FRANKFORT — Presumably, Kentuckians' long (very long) campaign nightmare ends sometime Tuesday evening. Barring a near dead heat that extends the vote-counting, we'll know then whether incumbent Mitch McConnell or challenger Alison Lundergan Grimes represents the state in the U.S. Senate for the next six years.
While the latest Bluegrass Poll results showed McConnell leading by 5 percentage points, the spread was within the margin of error.
So, Grimes still has a chance to help McConnell experience a new "worst day of my political life," one easily topping the day former President George W. Bush signed the McCain-Feingold campaign finance reform law McConnell opposed.
Although the horrific ad wars will continue unabated over the next couple of days, it's now really all about getting out the vote. And the campaign with the superior ground game should prevail.
Down the ticket, we will also know Tuesday evening whether Republicans succeed in flipping the state House of Representatives at the ballot box for the first time since the 1920s. My guess, and it is purely a guess, is they won't because Democrats had the pencils in their hands when new district lines were last drawn.
If Republicans don't win at the ballot box Tuesday, flipping the House post-election by persuading a handful of conservative Democratic representatives to switch parties remains a very real possibility. Few Kentucky politicians I've observed rival Democratic House Speaker Greg Stumbo's ability to thrive in chaos, confusion and conflict and emerge as a survivor. But if the Democrats' current 54-46 majority narrows by even one or two votes Tuesday, his survival instincts could be put to their greatest test ever in the days leading up to the January opening of the 2015 General Assembly.
No question exists about which party will control the state Senate after this election. The only unknown concerns the size of the Republican majority, which was originally created by party-switching Democrats and which has controlled the redistricting pencils ever since.
In Kentucky's only remotely competitive U.S. House race, Democrat Elisabeth Jensen continues to take the fight to first-term incumbent 6th District Republican Rep. Andy Barr. However, a Jensen victory would qualify as the miracle of this election cycle. But even if she loses, her hard work and admirable performance in this race qualify her as a player in Democratic politics in Central Kentucky and beyond if that is her choice.
Speaking of Congressman Frankingstein, his answer to one of the "20 (playful) questions" the Herald-Leader asked of U.S. Senate, 6th Congressional District and Lexington mayoral candidates (responses published in the Oct. 26 edition) left me wondering whether the former member of former Gov. Ernie Fletcher's "Kiddie Korps" can tell time.
"Who is your favorite University of Kentucky basketball player of this century?" was the question. "Tony Delk," was Congressman Frankingstein's response.
Uh, Tony Delk didn't play at UK during this century. He was a senior member of the 1996 "Untouchables" NCAA championship team. So, Congressman Frankingstein, what part of "this century" don't you understand? And is your answer to this innocuous question indicative of the attention to detail you apply to issues of national consequence in Washington?
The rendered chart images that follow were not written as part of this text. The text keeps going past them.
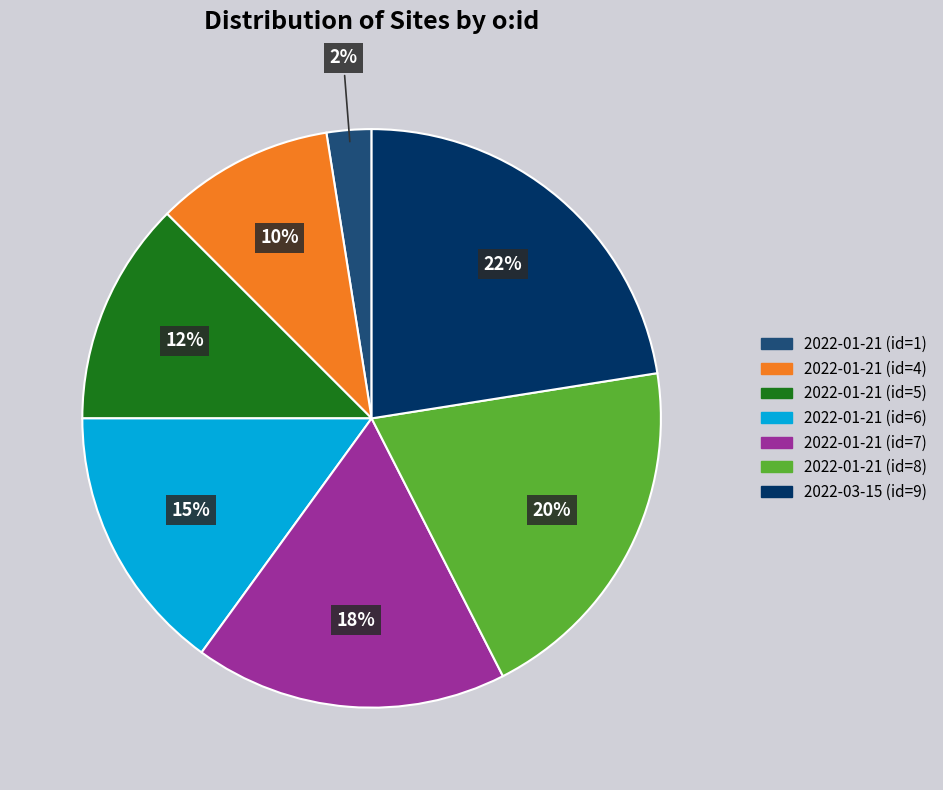

To the nearest percent, what is the average slice percentage?

14%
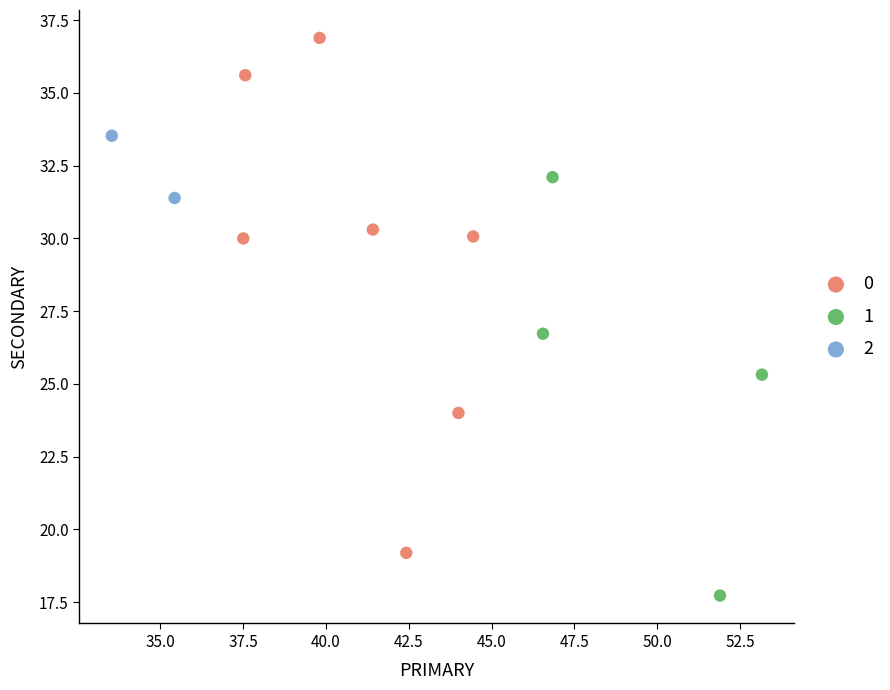

Which series reaches the minimum Y coordinate?

1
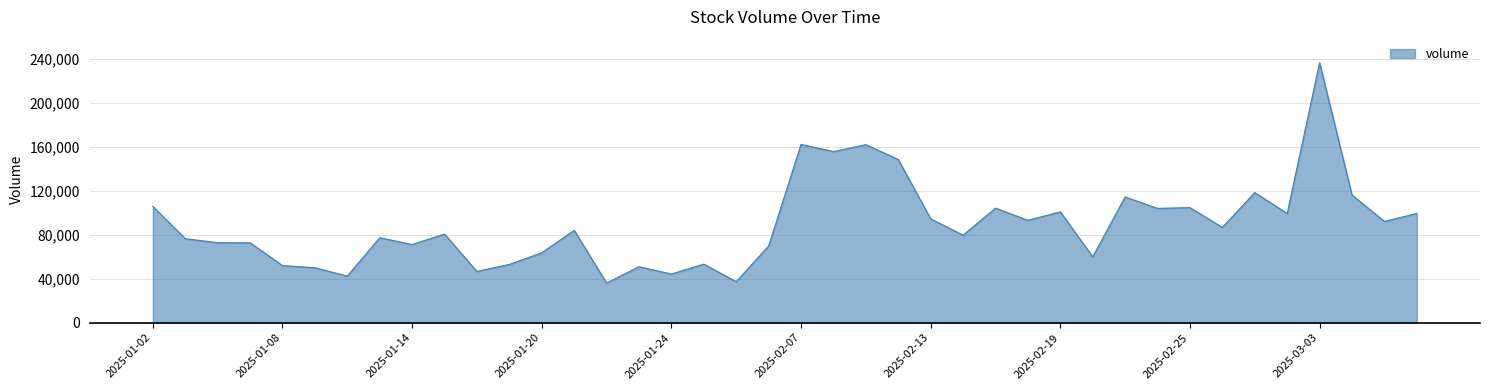

What is the difference between the maximum and minimum values?

200452.6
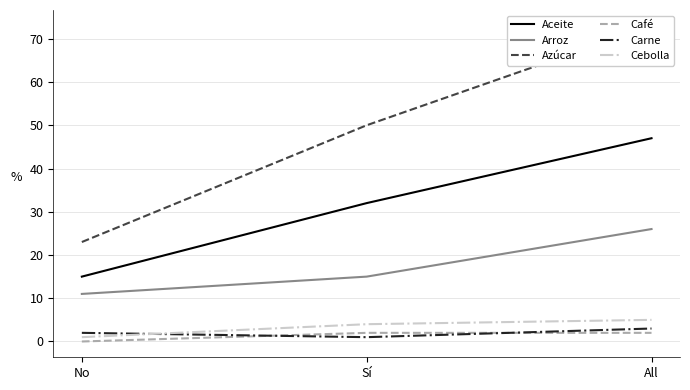

Which label corresponds to the smallest value in the chart?

No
Since the previous Bluegrass Poll, McConnell has been ridiculed for paying the expenses for volunteers to show "enthusiasm" at stops on his bus tour while Grimes has been drawing thousands of unpaid enthusiastic supporters at rallies featuring former President Bill Clinton and former Secretary of State Hillary Clinton, who have been in Kentucky often enough in this campaign to establish residency.
McConnell also took a hit for having a Pennsylvania resident pass herself off as a Kentucky woman in an ad touting his alleged support among females. He made the mistake of mentioning his efforts at privatizing Social Security during a speech to the Louisville Rotary Club, which prompted a devastating ad from the Democratic Senate Majority PAC. And he loaned his campaign $1.8 million, a clear sign he was scared for his political life.
Still, all the experts, gurus and hotshot know-it-alls expect him to win. And the latest Bluegrass Poll suggests they could be right. All of which tells me the central theme of the 2014 Republican narrative, the one subliminally repeated in the vast majority of pro-GOP ads we've seen on our TVs for months and months, the racist mantra that a vote for a Democrat at any level of government is a vote for a black president, is working in Kentucky. How sad. How embarrassing for Kentucky.
But this nightmare ends Tuesday evening. And we can all enjoy at least one night of peaceful rest before the long (very long) nightmare of the 2015 gubernatorial campaign begins in earnest Wednesday. Depending on Tuesday's outcome, we could see some new players get into that game very quickly.